Task details -
Pictures do not belong in the copy, so please give every entry below again exactly.

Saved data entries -
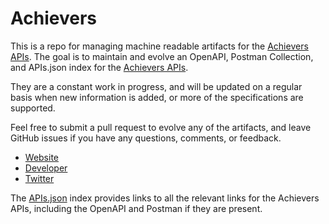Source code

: # AchieversThis is a repo for managing machine readable artifacts for the [Achievers APIs](https://www.achievers.com). The goal is to maintain and evolve an OpenAPI, Postman Collection, and APIs.json index for the [Achievers APIs](https://www.achievers.com).They are a constant work in progress, and will be updated on a regular basis when new information is added, or more of the specifications are supported.Feel free to submit a pull request to evolve any of the artifacts, and leave GitHub issues if you have any questions, comments, or feedback.- [Website](https://www.achievers.com)- [Developer](https://www.achievers.com)- [Twitter](https://twitter.com/Achievers)The [APIs.json](https://github.com/api-evangelist/achievers/blob/master/apis.json) index provides links to all the relevant links for the Achievers APIs, including the OpenAPI and Postman if they are present.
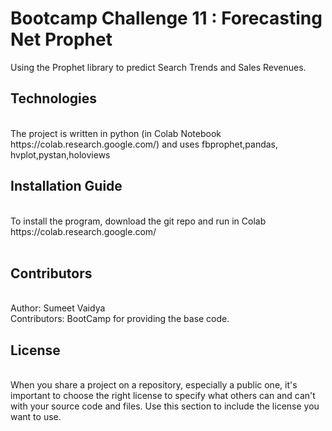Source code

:# Bootcamp Challenge 11 : Forecasting Net Prophet
Using the Prophet library to predict Search Trends and Sales Revenues.

## Technologies 
<br/>
The project is written in python (in Colab Notebook https://colab.research.google.com/) and uses fbprophet,pandas, hvplot,pystan,holoviews
<br/>


## Installation Guide  
<br/>
To install the program, download the git repo and run in Colab https://colab.research.google.com/
<br/>

<br/>


## Contributors 
<br/>
Author: Sumeet Vaidya
<br/>
Contributors: BootCamp for providing the base code.
<br/>


## License 
<br/>
When you share a project on a repository, especially a public one, it's important to choose the right license to specify what others can and can't with your source code and files. Use this section to include the license you want to use.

Reply to the task -
Source code

: # AchieversThis is a repo for managing machine readable artifacts for the [Achievers APIs](https://www.achievers.com). The goal is to maintain and evolve an OpenAPI, Postman Collection, and APIs.json index for the [Achievers APIs](https://www.achievers.com).They are a constant work in progress, and will be updated on a regular basis when new information is added, or more of the specifications are supported.Feel free to submit a pull request to evolve any of the artifacts, and leave GitHub issues if you have any questions, comments, or feedback.- [Website](https://www.achievers.com)- [Developer](https://www.achievers.com)- [Twitter](https://twitter.com/Achievers)The [APIs.json](https://github.com/api-evangelist/achievers/blob/master/apis.json) index provides links to all the relevant links for the Achievers APIs, including the OpenAPI and Postman if they are present.
Source code

:# Bootcamp Challenge 11 : Forecasting Net Prophet
Using the Prophet library to predict Search Trends and Sales Revenues.

## Technologies 
<br/>
The project is written in python (in Colab Notebook https://colab.research.google.com/) and uses fbprophet,pandas, hvplot,pystan,holoviews
<br/>


## Installation Guide  
<br/>
To install the program, download the git repo and run in Colab https://colab.research.google.com/
<br/>

<br/>


## Contributors 
<br/>
Author: Sumeet Vaidya
<br/>
Contributors: BootCamp for providing the base code.
<br/>


## License 
<br/>
When you share a project on a repository, especially a public one, it's important to choose the right license to specify what others can and can't with your source code and files. Use this section to include the license you want to use.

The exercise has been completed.